The Supreme Court’s 2022 decision in New York State Rifle & Pistol Association v. Bruen was, by any measure, one of the most consequential Second Amendment rulings since Heller in 2008. By requiring courts to evaluate the constitutionality of gun regulations against the “historical tradition of firearm regulation” at the time of the founding, it effectively invalidated the two-part interest-balancing test that lower courts had applied for fourteen years.
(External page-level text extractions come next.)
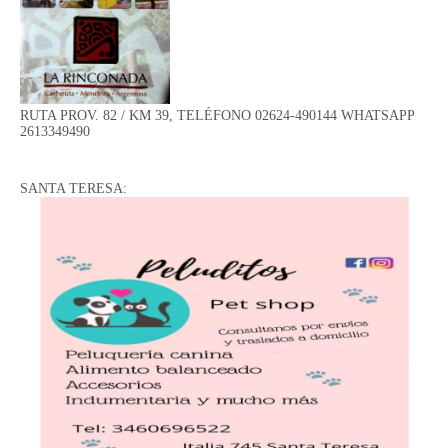
RUTA PROV. 82 / KM 39, TELÉFONO 02624-490144 WHATSAPP
2613349490
SANTA TERESA:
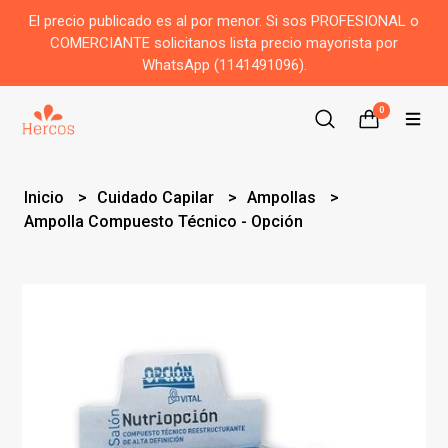
El precio publicado es al por menor. Si sos PROFESIONAL o
COMERCIANTE solicitanos lista precio mayorista por
WhatsApp (1141491096).
0
Inicio
Cuidado Capilar
Ampollas
Ampolla Compuesto Técnico - Opción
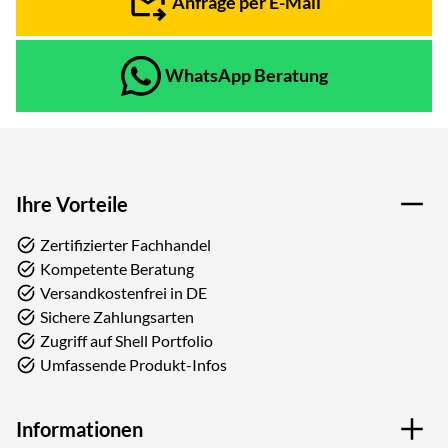
Anfrage per E-Mail
WhatsApp Beratung
Ihre Vorteile
Zertifizierter Fachhandel
Kompetente Beratung
Versandkostenfrei in DE
Sichere Zahlungsarten
Zugriff auf Shell Portfolio
Umfassende Produkt-Infos
Informationen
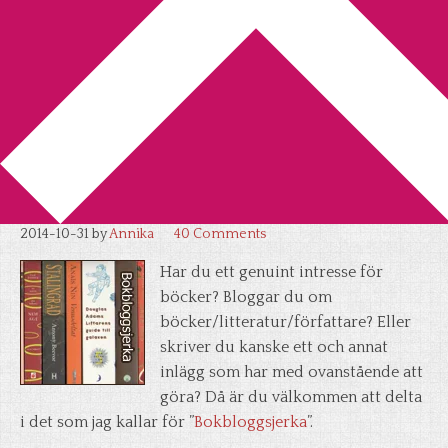
You are here:
Home
/
Bokbloggsjerka
/
Bokbloggsjerka 31
oktober – 3 november
Bokbloggsjerka 31 oktober – 3
november
2014-10-31
by
Annika
40 Comments
Har du ett genuint intresse för
böcker? Bloggar du om
böcker/litteratur/författare? Eller
skriver du kanske ett och annat
inlägg som har med ovanstående att
göra? Då är du välkommen att delta
i det som jag kallar för ”
Bokbloggsjerka
”.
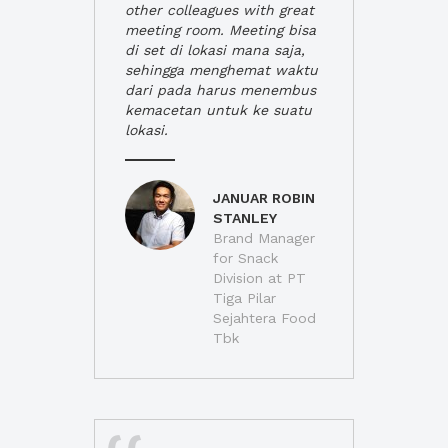
other colleagues with great
meeting room. Meeting bisa
di set di lokasi mana saja,
sehingga menghemat waktu
dari pada harus menembus
kemacetan untuk ke suatu
lokasi.
JANUAR ROBIN
STANLEY
Brand Manager
for Snack
Division at PT
Tiga Pilar
Sejahtera Food
Tbk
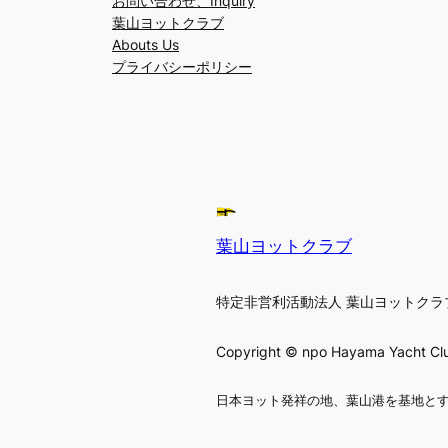
お問い合わせ、Inquiry
葉山ヨットクラブ
Abouts Us
プライバシーポリシー
葉山ヨットクラブ
特定非営利活動法人 葉山ヨットクラ
Copyright © npo Hayama Yacht Club
日本ヨット発祥の地、葉山港を基地と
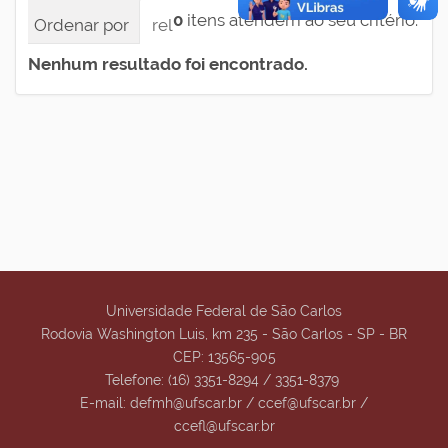
0
itens atendem ao seu critério.
Ordenar por
relevância
data (mais recente pri
Nenhum resultado foi encontrado.
Universidade Federal de São Carlos
Rodovia Washington Luis, km 235 - São Carlos - SP - BR
CEP: 13565-905
Telefone: (16) 3351-8294 / 3351-8379
E-mail: defmh@ufscar.br / ccef@ufscar.br /
ccefl@ufscar.br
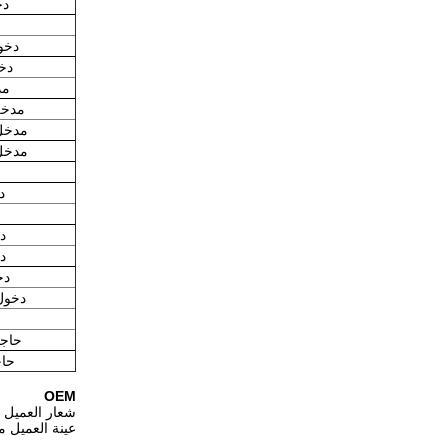
دخ
دخول
دخو
مدخل
مدخل جا
مدخل جا
مدخل جا
دخ
دخ
دخ
دخو
دخول ع
حاجز
حاج
OEM
شعار العميل 
عينة العميل 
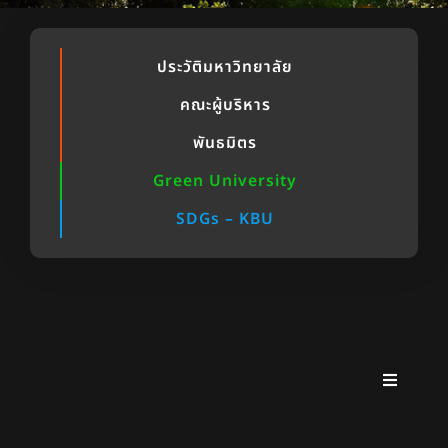
ประวัติมหาวิทยาลัย
คณะผู้บริหาร
พันธมิตร
Green University
SDGs – KBU
Toggle
Navigati
คณะกรรมการสภามหาวิทยาลัย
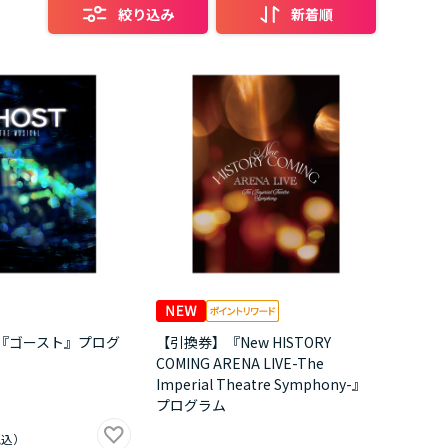
絞り込み
新着順
『ゴースト』プログ
【引換券】『New HISTORY
COMING ARENA LIVE-The
Imperial Theatre Symphony-』
プログラム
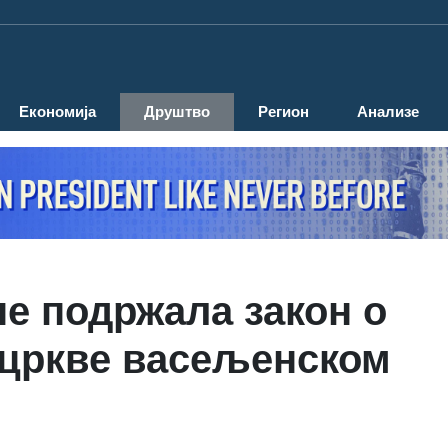
Економија
Друштво
Регион
Анализе
не подржала закон о
 цркве васељенском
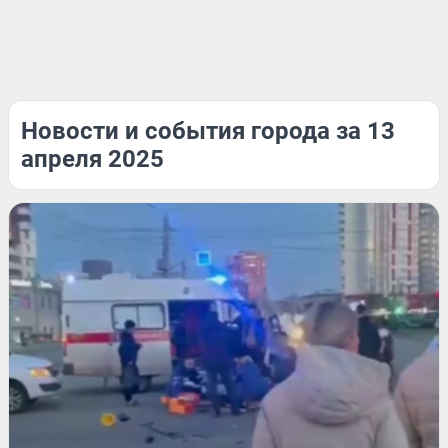
Новости и события города за 13
апреля 2025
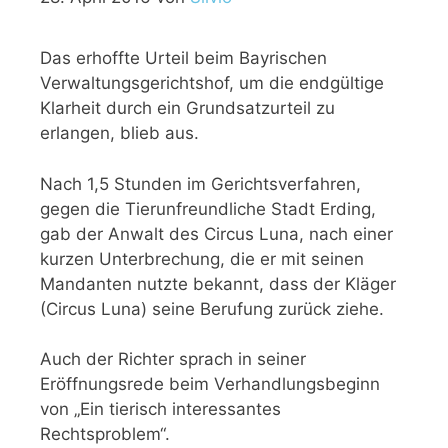
Das erhoffte Urteil beim Bayrischen
Verwaltungsgerichtshof, um die endgültige
Klarheit durch ein Grundsatzurteil zu
erlangen, blieb aus.
Nach 1,5 Stunden im Gerichtsverfahren,
gegen die Tierunfreundliche Stadt Erding,
gab der Anwalt des Circus Luna, nach einer
kurzen Unterbrechung, die er mit seinen
Mandanten nutzte bekannt, dass der Kläger
(Circus Luna) seine Berufung zurück ziehe.
Auch der Richter sprach in seiner
Eröffnungsrede beim Verhandlungsbeginn
von „Ein tierisch interessantes
Rechtsproblem“.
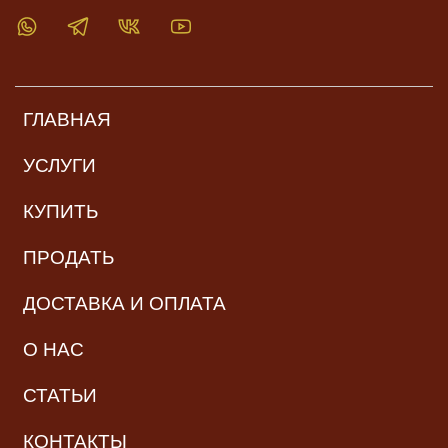
ГЛАВНАЯ
УСЛУГИ
КУПИТЬ
ПРОДАТЬ
ДОСТАВКА И ОПЛАТА
О НАС
СТАТЬИ
КОНТАКТЫ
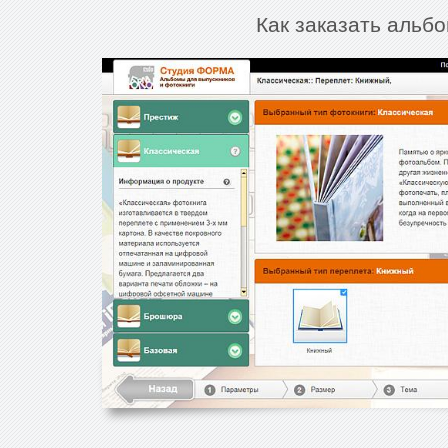
Как заказать альбо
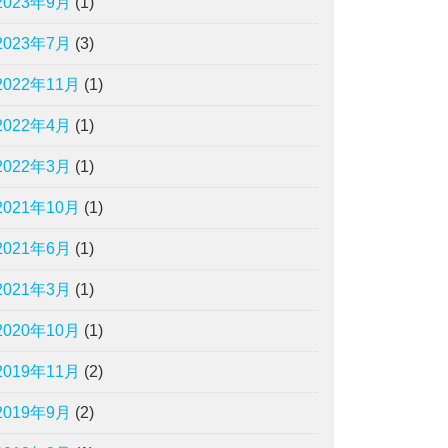
2023年9月
(1)
2023年7月
(3)
2022年11月
(1)
2022年4月
(1)
2022年3月
(1)
2021年10月
(1)
2021年6月
(1)
2021年3月
(1)
2020年10月
(1)
2019年11月
(2)
2019年9月
(2)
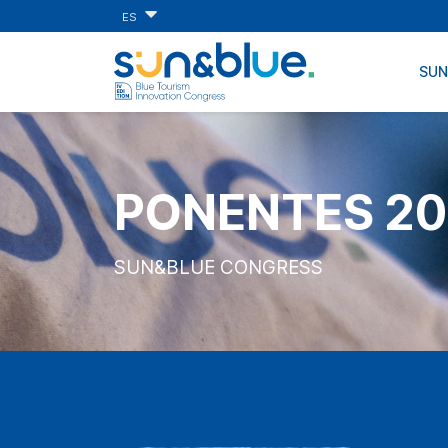
ES
SU
PONENTES 20
SUN&BLUE CONGRESS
What it did not do was write a rulebook. And the absence of a rulebook has produced something approaching chaos in the federal district courts.
The Post-Bruen Patchwork
In the two years since the ruling, federal district and circuit courts have applied the historical-tradition test to hundreds of regulations — concealed carry permit requirements, restrictions on felons and domestic abusers, magazine capacity limits, assault weapons bans — with dramatically inconsistent results. The Fifth Circuit has reached different conclusions from the Ninth Circuit on questions that, on their face, appear identical.
Constitutional law scholars across the political spectrum agree that this divergence is unsustainable. “You essentially have a different Second Amendment depending on which circuit you’re in,” says Professor Elaine Voss of the University of Virginia School of Law. “That’s not a constitutional framework. That’s a patchwork that the Court is going to have to resolve.”